▸ TASK ITEM
List each line in the entries below that contains the word "maximum".

[Opening DATA SHOWN section]

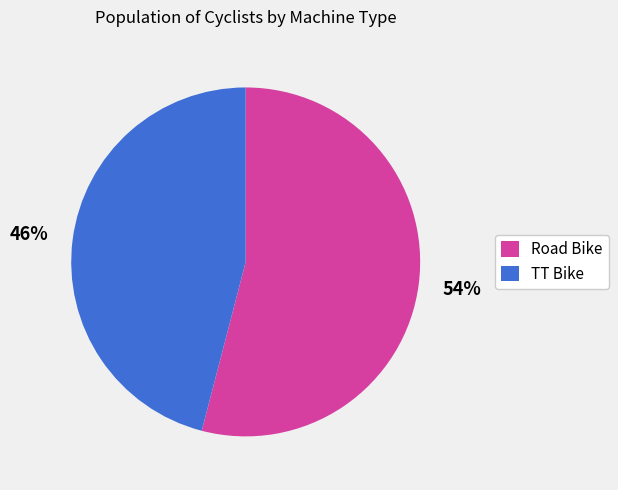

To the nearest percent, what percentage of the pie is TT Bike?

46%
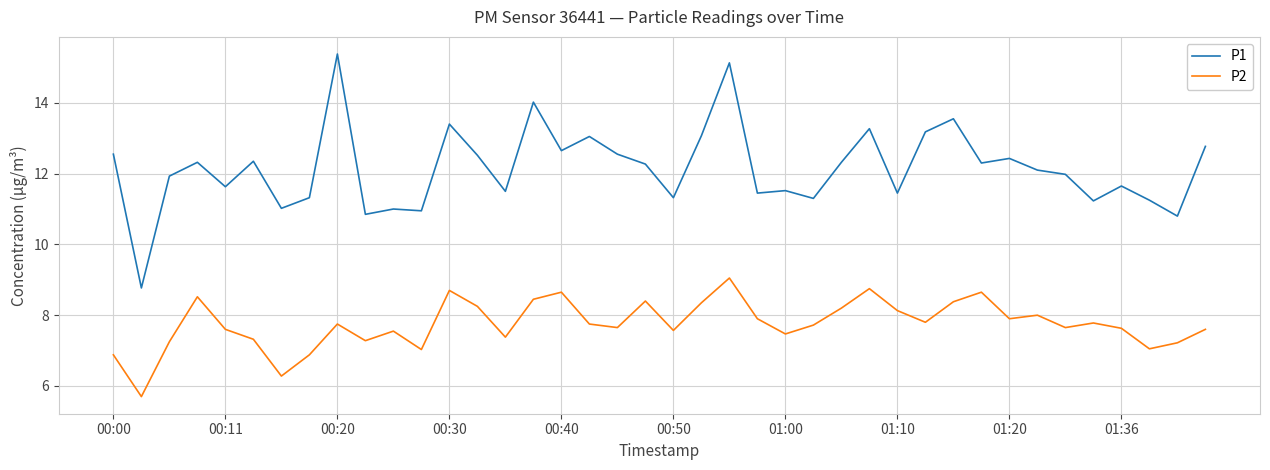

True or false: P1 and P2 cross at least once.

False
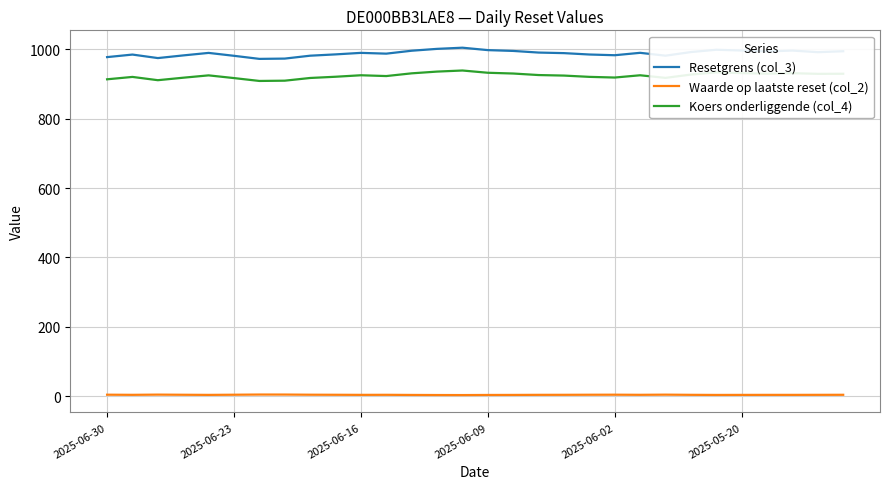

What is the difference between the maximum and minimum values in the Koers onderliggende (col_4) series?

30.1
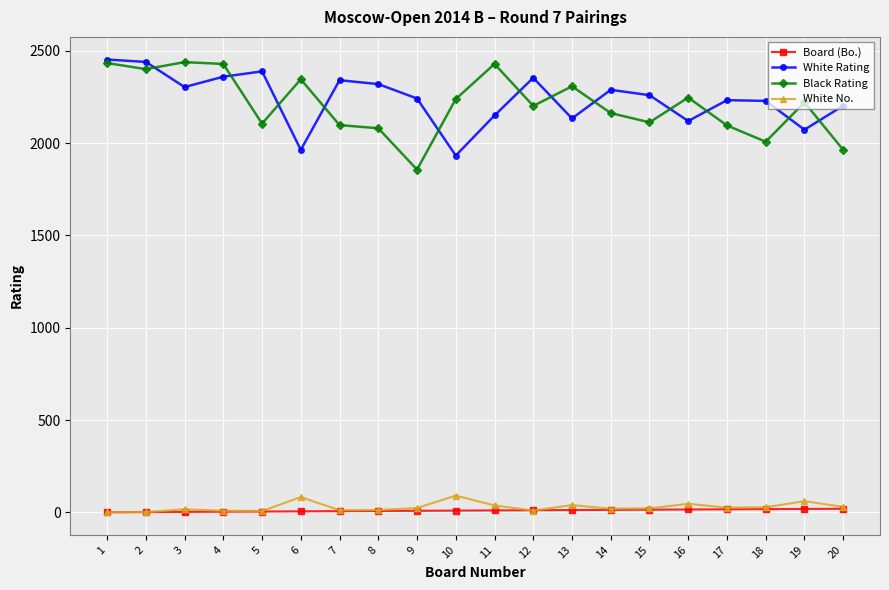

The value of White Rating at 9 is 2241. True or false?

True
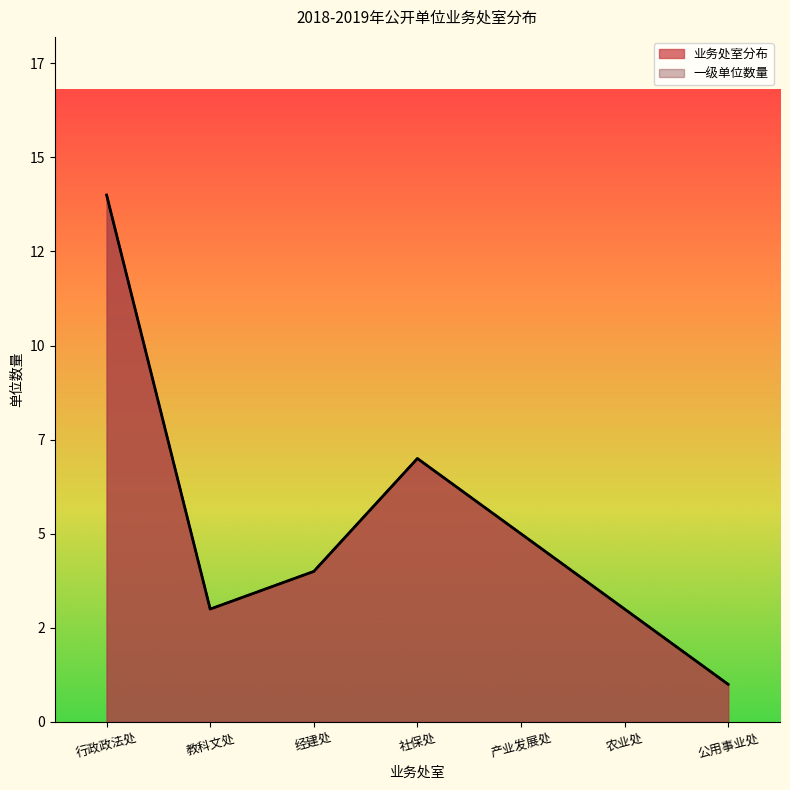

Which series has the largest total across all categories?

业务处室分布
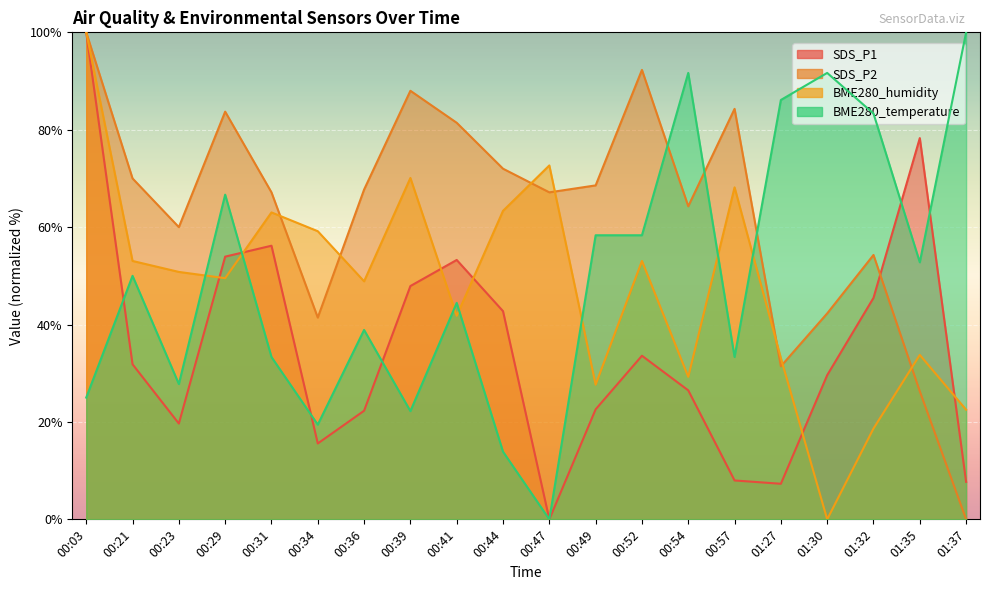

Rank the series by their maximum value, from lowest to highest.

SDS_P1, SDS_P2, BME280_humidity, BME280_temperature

[Closing DATA SHOWN section]
[Opening DATA SHOWN section]

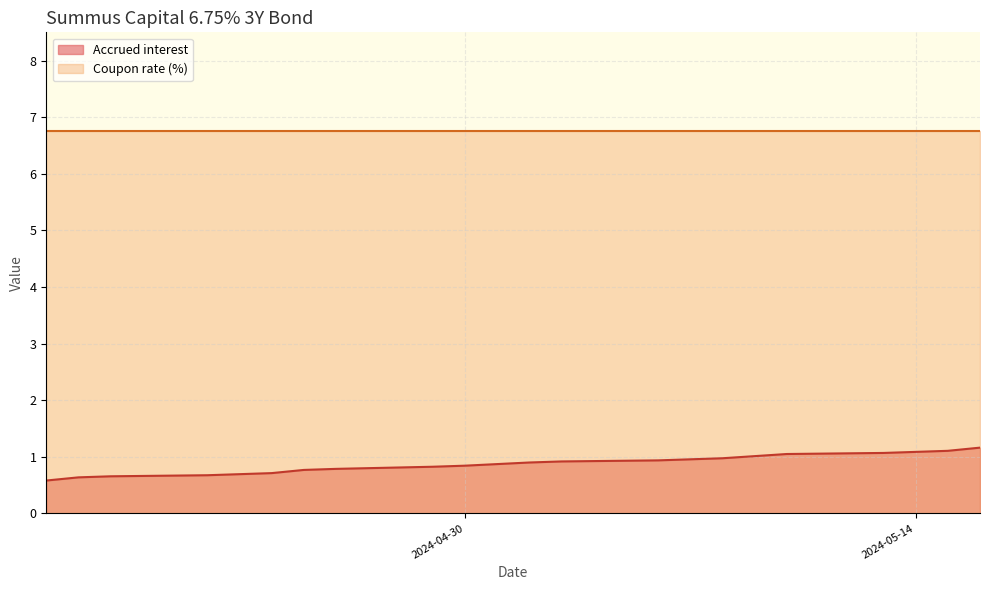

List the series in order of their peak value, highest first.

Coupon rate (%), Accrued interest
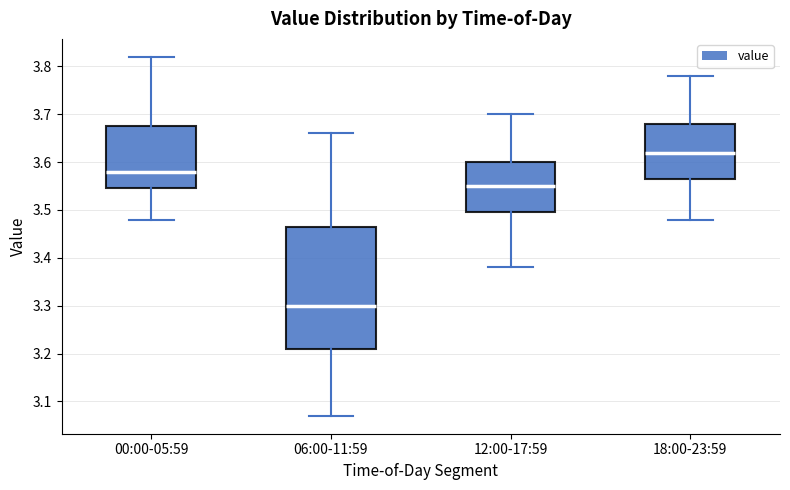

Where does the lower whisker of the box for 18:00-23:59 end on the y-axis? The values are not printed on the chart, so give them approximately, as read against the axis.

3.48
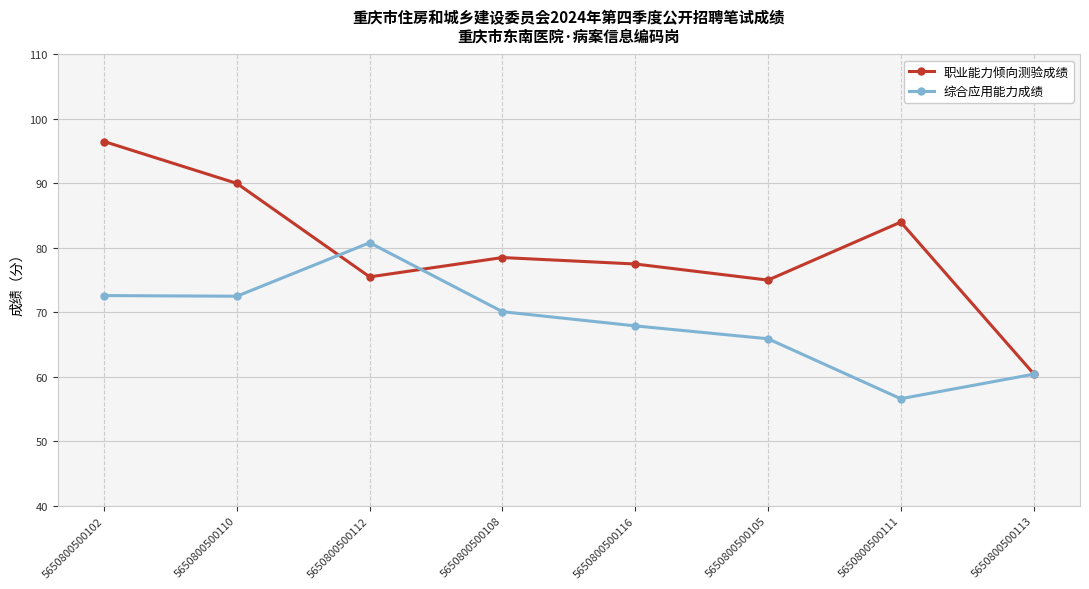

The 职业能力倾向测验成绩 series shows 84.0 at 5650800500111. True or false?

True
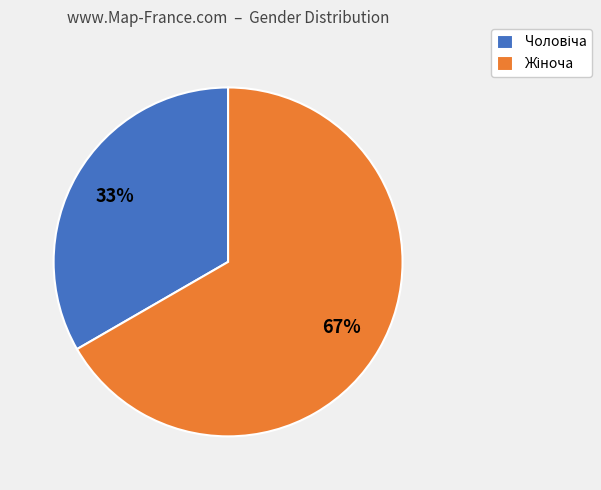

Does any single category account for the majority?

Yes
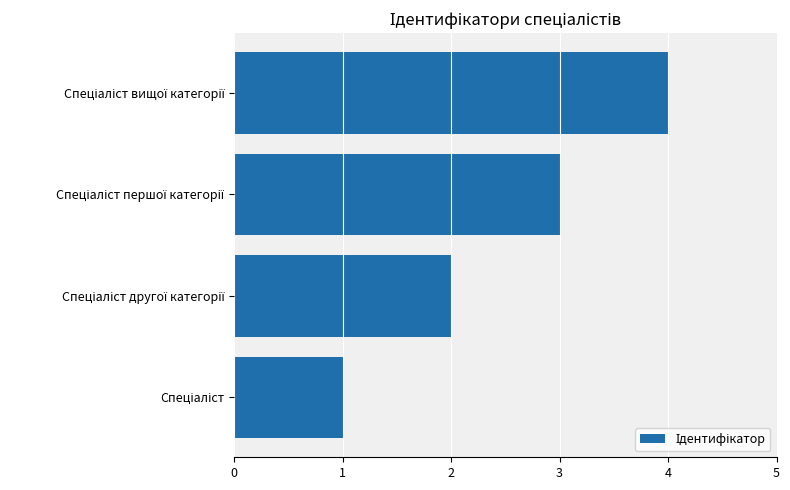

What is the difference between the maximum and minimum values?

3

[Closing DATA SHOWN section]

▸ PROBLEM SOLUTION
What is the difference between the maximum and minimum values in the Koers onderliggende (col_4) series?
Rank the series by their maximum value, from lowest to highest.
What is the difference between the maximum and minimum values?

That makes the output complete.